[Opening Records for this exercise section]

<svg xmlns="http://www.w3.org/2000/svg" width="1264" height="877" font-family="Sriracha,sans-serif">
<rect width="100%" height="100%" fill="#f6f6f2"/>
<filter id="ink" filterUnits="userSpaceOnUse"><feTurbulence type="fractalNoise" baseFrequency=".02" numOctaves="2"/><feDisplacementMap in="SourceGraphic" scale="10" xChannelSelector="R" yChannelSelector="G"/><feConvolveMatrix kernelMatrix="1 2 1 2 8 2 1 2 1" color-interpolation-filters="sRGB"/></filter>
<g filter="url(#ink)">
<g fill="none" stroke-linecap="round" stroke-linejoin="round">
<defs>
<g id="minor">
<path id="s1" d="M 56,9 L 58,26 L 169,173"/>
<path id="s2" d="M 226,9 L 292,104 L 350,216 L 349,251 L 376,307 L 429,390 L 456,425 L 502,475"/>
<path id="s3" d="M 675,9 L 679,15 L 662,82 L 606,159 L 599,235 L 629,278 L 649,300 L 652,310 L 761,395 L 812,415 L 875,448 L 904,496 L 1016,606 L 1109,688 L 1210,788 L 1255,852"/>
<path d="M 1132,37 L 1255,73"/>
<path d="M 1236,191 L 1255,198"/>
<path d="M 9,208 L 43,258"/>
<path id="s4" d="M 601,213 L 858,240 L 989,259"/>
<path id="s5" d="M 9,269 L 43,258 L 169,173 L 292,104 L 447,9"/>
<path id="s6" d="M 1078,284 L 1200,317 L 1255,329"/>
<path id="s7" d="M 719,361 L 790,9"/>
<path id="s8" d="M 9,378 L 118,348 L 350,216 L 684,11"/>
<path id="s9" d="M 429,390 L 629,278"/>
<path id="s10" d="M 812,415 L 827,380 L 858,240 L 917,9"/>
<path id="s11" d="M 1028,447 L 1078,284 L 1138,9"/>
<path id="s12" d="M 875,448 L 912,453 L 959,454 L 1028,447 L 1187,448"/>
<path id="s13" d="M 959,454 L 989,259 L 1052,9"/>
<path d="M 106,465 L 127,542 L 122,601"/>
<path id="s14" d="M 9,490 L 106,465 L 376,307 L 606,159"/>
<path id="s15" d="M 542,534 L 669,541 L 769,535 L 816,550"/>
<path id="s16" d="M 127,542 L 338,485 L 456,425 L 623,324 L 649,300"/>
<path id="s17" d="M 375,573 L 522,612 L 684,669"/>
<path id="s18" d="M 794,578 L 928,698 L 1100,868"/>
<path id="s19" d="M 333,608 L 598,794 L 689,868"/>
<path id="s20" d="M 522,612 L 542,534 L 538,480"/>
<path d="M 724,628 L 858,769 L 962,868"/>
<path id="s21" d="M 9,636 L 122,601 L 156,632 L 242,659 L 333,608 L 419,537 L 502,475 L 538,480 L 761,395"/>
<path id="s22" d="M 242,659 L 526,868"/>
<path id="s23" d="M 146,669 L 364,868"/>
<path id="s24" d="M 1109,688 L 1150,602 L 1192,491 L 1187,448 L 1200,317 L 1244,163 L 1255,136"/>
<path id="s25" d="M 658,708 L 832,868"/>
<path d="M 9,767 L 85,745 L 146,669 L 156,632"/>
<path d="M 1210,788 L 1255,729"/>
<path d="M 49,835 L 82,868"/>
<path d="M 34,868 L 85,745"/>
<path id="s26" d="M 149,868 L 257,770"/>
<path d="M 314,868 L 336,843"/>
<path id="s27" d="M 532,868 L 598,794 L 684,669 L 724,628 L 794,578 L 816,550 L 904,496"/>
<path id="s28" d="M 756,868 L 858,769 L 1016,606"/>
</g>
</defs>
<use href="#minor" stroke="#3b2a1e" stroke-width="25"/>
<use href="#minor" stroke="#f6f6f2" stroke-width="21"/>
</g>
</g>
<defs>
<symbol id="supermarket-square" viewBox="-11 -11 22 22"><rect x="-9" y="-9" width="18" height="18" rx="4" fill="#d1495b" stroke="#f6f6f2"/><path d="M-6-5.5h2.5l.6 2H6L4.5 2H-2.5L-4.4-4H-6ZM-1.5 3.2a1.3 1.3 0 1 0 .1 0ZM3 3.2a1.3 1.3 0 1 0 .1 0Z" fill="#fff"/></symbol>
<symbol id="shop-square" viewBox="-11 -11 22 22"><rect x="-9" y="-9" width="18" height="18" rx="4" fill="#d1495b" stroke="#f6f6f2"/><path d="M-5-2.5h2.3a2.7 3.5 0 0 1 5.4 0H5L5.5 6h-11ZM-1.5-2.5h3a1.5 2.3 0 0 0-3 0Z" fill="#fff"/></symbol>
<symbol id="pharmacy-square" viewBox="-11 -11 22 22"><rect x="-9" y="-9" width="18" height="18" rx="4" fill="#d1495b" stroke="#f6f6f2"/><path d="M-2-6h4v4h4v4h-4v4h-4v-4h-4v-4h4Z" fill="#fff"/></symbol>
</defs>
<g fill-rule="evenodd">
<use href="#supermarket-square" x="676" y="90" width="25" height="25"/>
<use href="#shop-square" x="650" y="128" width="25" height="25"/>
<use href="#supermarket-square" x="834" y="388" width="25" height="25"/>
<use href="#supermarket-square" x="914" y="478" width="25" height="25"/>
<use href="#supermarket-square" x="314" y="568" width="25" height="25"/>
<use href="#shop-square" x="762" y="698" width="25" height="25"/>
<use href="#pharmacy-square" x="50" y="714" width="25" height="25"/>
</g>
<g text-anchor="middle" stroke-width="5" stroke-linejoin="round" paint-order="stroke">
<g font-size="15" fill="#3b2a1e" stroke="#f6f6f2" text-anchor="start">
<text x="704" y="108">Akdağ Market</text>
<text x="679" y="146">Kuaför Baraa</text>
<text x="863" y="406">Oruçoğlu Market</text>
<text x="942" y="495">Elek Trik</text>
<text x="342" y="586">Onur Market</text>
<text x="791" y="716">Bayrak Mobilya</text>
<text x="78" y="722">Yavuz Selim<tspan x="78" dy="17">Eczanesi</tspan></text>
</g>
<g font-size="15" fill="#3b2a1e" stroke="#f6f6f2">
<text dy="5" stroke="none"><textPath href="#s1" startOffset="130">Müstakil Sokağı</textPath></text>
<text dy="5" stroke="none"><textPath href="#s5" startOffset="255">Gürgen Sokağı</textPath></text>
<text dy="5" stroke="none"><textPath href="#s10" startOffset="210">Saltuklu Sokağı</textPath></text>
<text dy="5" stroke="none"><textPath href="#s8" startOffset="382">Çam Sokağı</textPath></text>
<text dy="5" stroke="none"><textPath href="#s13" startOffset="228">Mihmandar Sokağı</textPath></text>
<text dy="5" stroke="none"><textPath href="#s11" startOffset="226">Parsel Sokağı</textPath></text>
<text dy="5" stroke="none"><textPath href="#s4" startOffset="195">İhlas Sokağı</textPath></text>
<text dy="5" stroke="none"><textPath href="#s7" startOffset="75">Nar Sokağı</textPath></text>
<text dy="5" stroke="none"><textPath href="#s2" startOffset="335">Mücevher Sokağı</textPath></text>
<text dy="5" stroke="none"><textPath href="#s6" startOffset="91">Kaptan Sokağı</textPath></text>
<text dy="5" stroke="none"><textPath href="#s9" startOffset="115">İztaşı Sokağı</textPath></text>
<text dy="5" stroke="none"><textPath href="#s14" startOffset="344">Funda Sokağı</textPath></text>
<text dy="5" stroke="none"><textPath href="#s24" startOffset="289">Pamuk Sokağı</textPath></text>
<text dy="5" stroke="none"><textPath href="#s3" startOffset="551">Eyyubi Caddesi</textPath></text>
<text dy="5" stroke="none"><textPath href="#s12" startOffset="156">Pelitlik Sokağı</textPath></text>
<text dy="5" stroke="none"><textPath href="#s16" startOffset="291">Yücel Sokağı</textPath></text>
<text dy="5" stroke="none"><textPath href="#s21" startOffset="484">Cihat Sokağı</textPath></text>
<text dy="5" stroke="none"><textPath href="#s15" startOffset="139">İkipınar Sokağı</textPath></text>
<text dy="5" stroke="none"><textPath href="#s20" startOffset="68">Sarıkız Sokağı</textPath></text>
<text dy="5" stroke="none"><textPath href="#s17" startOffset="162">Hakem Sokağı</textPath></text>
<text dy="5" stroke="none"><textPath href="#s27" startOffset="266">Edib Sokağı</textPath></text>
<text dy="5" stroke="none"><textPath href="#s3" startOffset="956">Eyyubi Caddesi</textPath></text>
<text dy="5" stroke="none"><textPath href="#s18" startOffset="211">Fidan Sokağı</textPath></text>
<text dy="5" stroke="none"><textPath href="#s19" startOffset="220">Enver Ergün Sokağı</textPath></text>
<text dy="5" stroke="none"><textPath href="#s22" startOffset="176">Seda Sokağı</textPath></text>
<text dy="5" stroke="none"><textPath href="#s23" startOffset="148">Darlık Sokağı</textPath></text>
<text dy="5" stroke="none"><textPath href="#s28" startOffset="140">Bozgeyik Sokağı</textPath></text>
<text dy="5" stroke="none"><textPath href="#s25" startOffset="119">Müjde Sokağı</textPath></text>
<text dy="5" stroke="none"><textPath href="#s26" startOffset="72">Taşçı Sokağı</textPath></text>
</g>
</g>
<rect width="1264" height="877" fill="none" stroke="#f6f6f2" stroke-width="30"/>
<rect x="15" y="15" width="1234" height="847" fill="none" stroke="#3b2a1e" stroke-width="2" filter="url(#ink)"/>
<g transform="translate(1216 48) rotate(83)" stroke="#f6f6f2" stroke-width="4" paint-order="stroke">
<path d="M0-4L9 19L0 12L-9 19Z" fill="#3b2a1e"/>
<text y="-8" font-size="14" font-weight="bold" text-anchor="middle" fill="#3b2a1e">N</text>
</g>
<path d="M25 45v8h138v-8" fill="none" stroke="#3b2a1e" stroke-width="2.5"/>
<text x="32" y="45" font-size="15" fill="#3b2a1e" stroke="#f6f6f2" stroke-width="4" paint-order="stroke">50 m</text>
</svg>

[Closing Records for this exercise section]

Exercise instructions:
Whenever "anchor" occurs in a line of the entries, copy that line.

Result for this exercise:
<g text-anchor="middle" stroke-width="5" stroke-linejoin="round" paint-order="stroke">
<g font-size="15" fill="#3b2a1e" stroke="#f6f6f2" text-anchor="start">
<text y="-8" font-size="14" font-weight="bold" text-anchor="middle" fill="#3b2a1e">N</text>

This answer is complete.